I'm usually of the mind that I'm going to buy and hold these stocks for decades. And my plan is to buy when I think valuations are good, so there is a margin of safety. But while it is hard to time a buy decision, I think the sell decision is even harder.
There is a good argument to sell when your shares have become overvalued. This is not the same as saying that your stock has had a strong run up in price, however, and the distinction is important. If I buy AFL in the $40s, believing it to be significantly undervalued, and I think it is fairly valued, or still slightly undervalued, in the $60s, then it would be silly for me to sell in the $60s just because of the strong run. Now if it gets to the $80s and I think that is noticeably over-valued, that is when there is a tough choice to be made for a dividend growth investor.
Graham and Buffet and their ilk have been wildly successful buying when undervalued and selling when overvalued. And it couldn't seem any simpler than that. And while I am reasonably confident that I can spot undervaluation, I am not as confident with overvaluation. While they would seem to be two sides to the same coin, I think there is a big difference. When you make a buy decision, and you are dealing with a quality dividend growth stock, time is on your side. Even if you were a bit wrong about the valuation, you should do just fine over the many years ahead that the company has to grow its earnings and dividends, with the share price in tow. It is not the same with a sell decision -- if you're wrong and the stock is not overvalued, you miss out on the future growth of the company. Moreover, if you believe in staying mostly invested, you need a better place to put the cash than the company that you sold. In a down market where there are opportunities aplenty, this might be no problem at all. But when prices are up generally, it is harder.
On balance, then, although I see the logic in it, I personally have not yet been interested in selling off any of my winners. I've only sold where I see problems with the company or my original thesis in buying the stock has proven incorrect. My plan on buying is to hold for decades and enjoy the growing income stream, and I'll take a run-up in price as validation of the buy decision, but not as an invitation to part ways with the stock.
On the other hand, if I had no dry powder, had something that felt overvalued to me, and there was a screaming opportunity that I was dying to jump on, I could see making the move. Or I could see selling off a portion of my portfolio generally if we found ourselves in another dot-com-type mania.

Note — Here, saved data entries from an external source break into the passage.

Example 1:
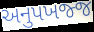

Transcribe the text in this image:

અનુપખજ્જ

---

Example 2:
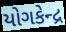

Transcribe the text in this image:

યોગકેન્દ્ર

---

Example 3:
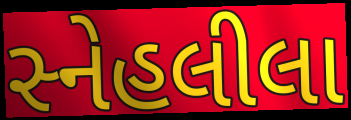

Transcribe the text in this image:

સ્નેહલીલા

I'm usually of the mind that I'm going to buy and hold these stocks for decades. And my plan is to buy when I think valuations are good, so there is a margin of safety. But while it is hard to time a buy decision, I think the sell decision is even harder.
There is a good argument to sell when your shares have become overvalued. This is not the same as saying that your stock has had a strong run up in price, however, and the distinction is important. If I buy AFL in the $40s, believing it to be significantly undervalued, and I think it is fairly valued, or still slightly undervalued, in the $60s, then it would be silly for me to sell in the $60s just because of the strong run. Now if it gets to the $80s and I think that is noticeably over-valued, that is when there is a tough choice to be made for a dividend growth investor.

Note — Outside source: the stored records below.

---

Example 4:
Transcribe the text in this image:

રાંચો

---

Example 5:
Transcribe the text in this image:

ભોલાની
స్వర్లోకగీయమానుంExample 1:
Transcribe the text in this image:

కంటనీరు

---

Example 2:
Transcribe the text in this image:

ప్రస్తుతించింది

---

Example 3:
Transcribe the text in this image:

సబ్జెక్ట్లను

Graham and Buffet and their ilk have been wildly successful buying when undervalued and selling when overvalued. And it couldn't seem any simpler than that. And while I am reasonably confident that I can spot undervaluation, I am not as confident with overvaluation. While they would seem to be two sides to the same coin, I think there is a big difference. When you make a buy decision, and you are dealing with a quality dividend growth stock, time is on your side. Even if you were a bit wrong about the valuation, you should do just fine over the many years ahead that the company has to grow its earnings and dividends, with the share price in tow. It is not the same with a sell decision -- if you're wrong and the stock is not overvalued, you miss out on the future growth of the company. Moreover, if you believe in staying mostly invested, you need a better place to put the cash than the company that you sold. In a down market where there are opportunities aplenty, this might be no problem at all. But when prices are up generally, it is harder.

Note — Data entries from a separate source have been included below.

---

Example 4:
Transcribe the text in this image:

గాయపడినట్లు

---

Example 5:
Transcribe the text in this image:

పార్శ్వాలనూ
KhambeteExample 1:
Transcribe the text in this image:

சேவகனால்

On balance, then, although I see the logic in it, I personally have not yet been interested in selling off any of my winners. I've only sold where I see problems with the company or my original thesis in buying the stock has proven incorrect. My plan on buying is to hold for decades and enjoy the growing income stream, and I'll take a run-up in price as validation of the buy decision, but not as an invitation to part ways with the stock.
On the other hand, if I had no dry powder, had something that felt overvalued to me, and there was a screaming opportunity that I was dying to jump on, I could see making the move. Or I could see selling off a portion of my portfolio generally if we found ourselves in another dot-com-type mania.